Problem statement:
Wherever the line that contains "mouse_move(465, 217)" falls, repeat it and the lines after it exactly until the records end, without any pictures.

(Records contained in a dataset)
-------------------------

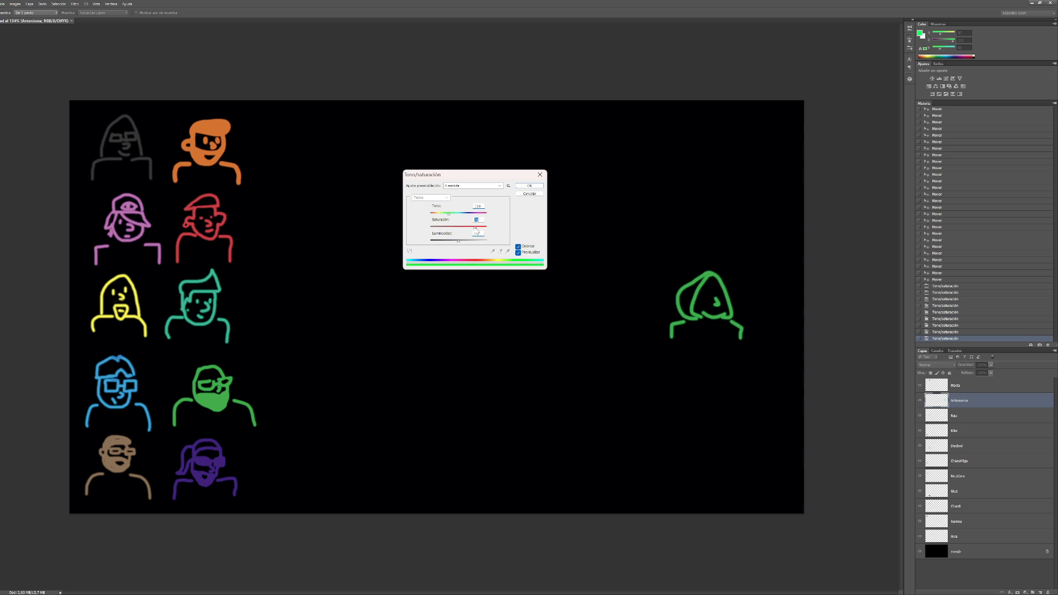
mouse_move(449, 216)
mouse_down()
mouse_move(489, 221)
mouse_move(435, 215)
mouse_move(465, 217)
mouse_move(454, 241)
mouse_up()
click(528, 193)
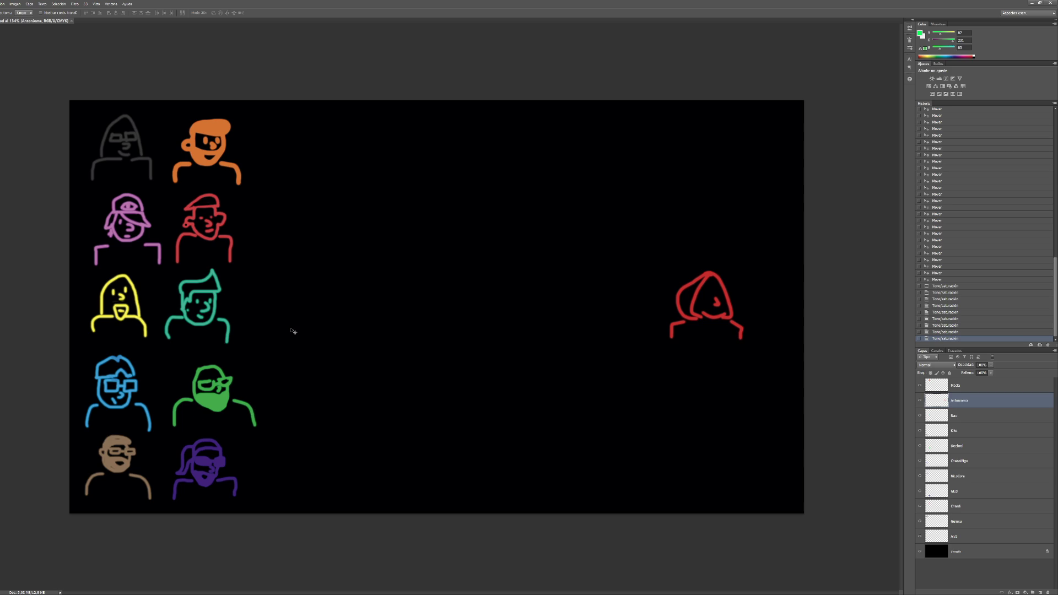
Step: Select the Macia layer in the Layers panel
click(965, 384)
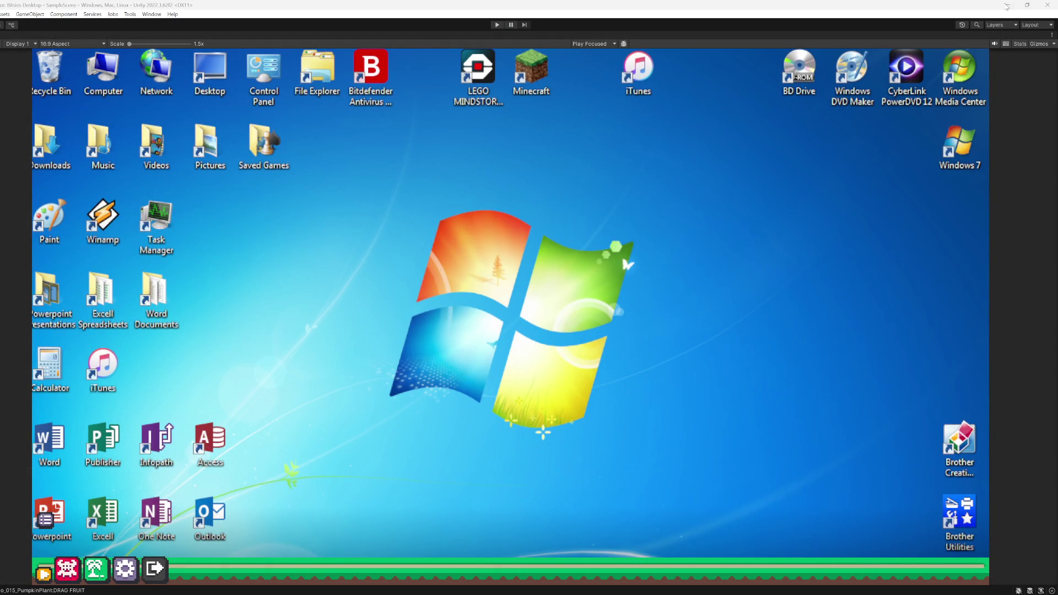
Step: Relaunch Photoshop CS6 portable from the desktop with es_ES (Spanish) as its language
click(1007, 7)
double_click(1024, 16)
click(432, 281)
mouse_move(565, 593)
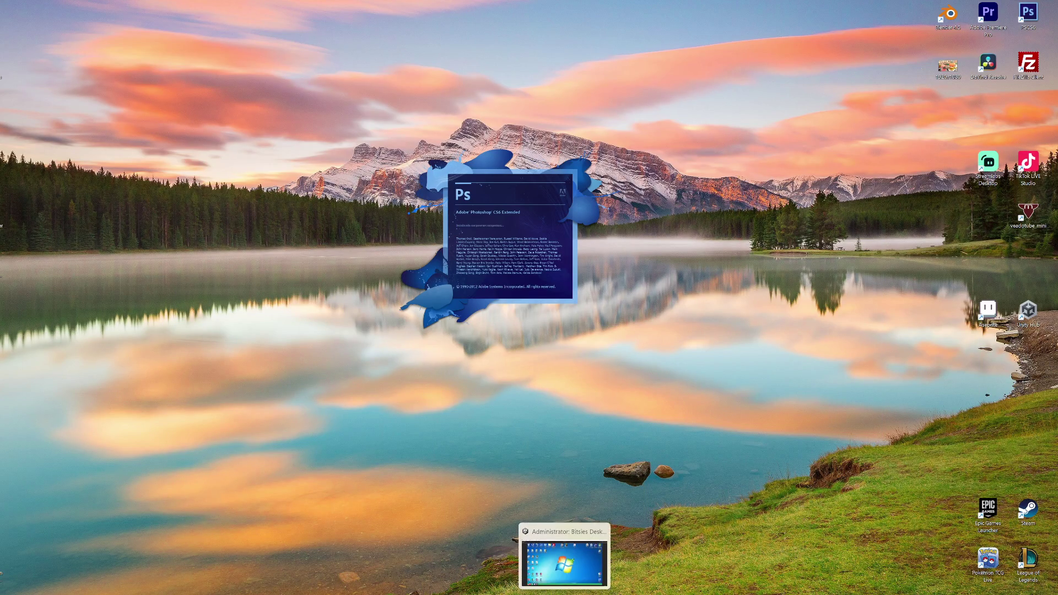
click(564, 562)
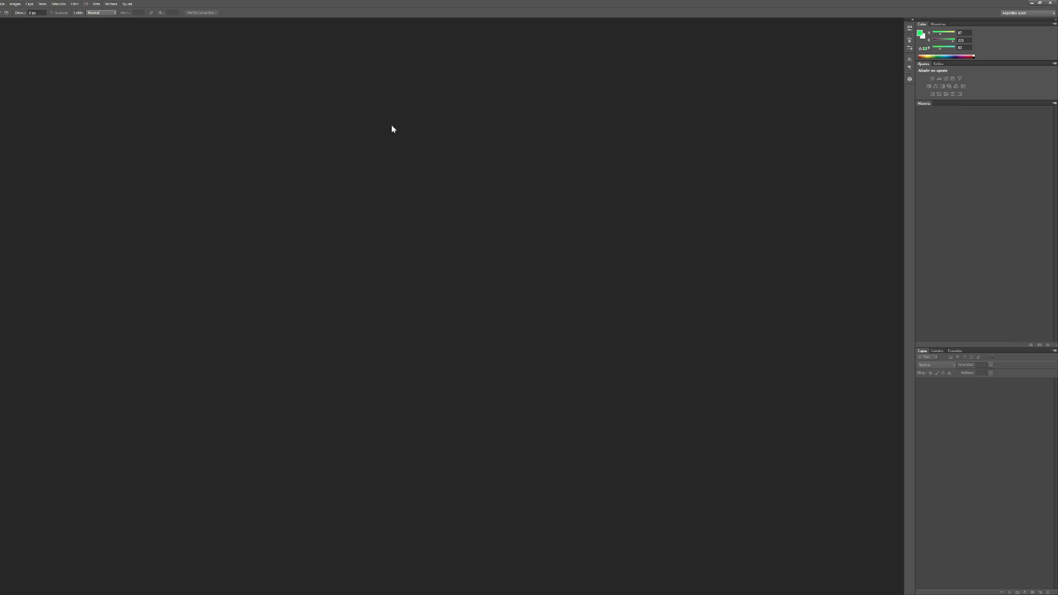
Step: Reopen MafiaDevs.psd from the recent files list and select the Macia layer
click(3, 4)
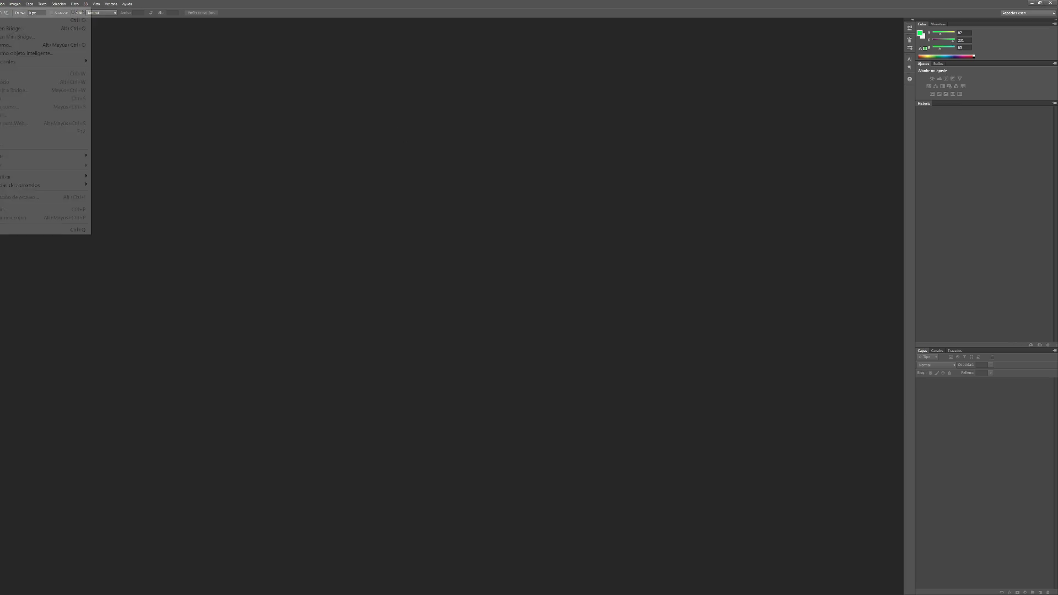
mouse_move(22, 65)
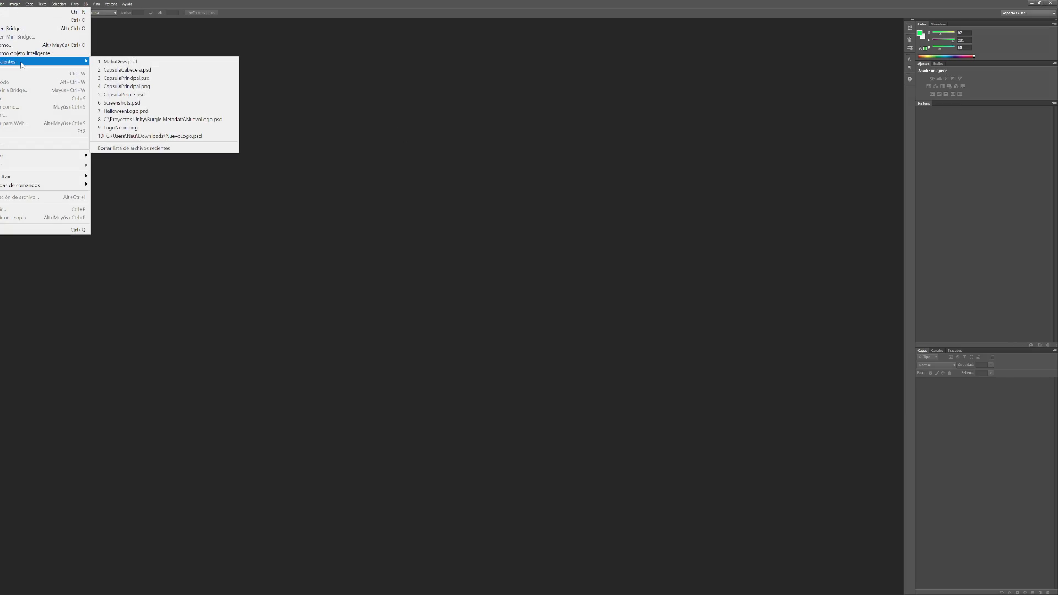
click(130, 61)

-------------------------

Result for this exercise:
mouse_move(465, 217)
mouse_move(454, 241)
mouse_up()
click(528, 193)
Step: Select the Macia layer in the Layers panel
click(965, 384)
Step: Relaunch Photoshop CS6 portable from the desktop with es_ES (Spanish) as its language
click(1007, 7)
double_click(1024, 16)
click(432, 281)
mouse_move(565, 593)
click(564, 562)
Step: Reopen MafiaDevs.psd from the recent files list and select the Macia layer
click(3, 4)
mouse_move(22, 65)
click(130, 61)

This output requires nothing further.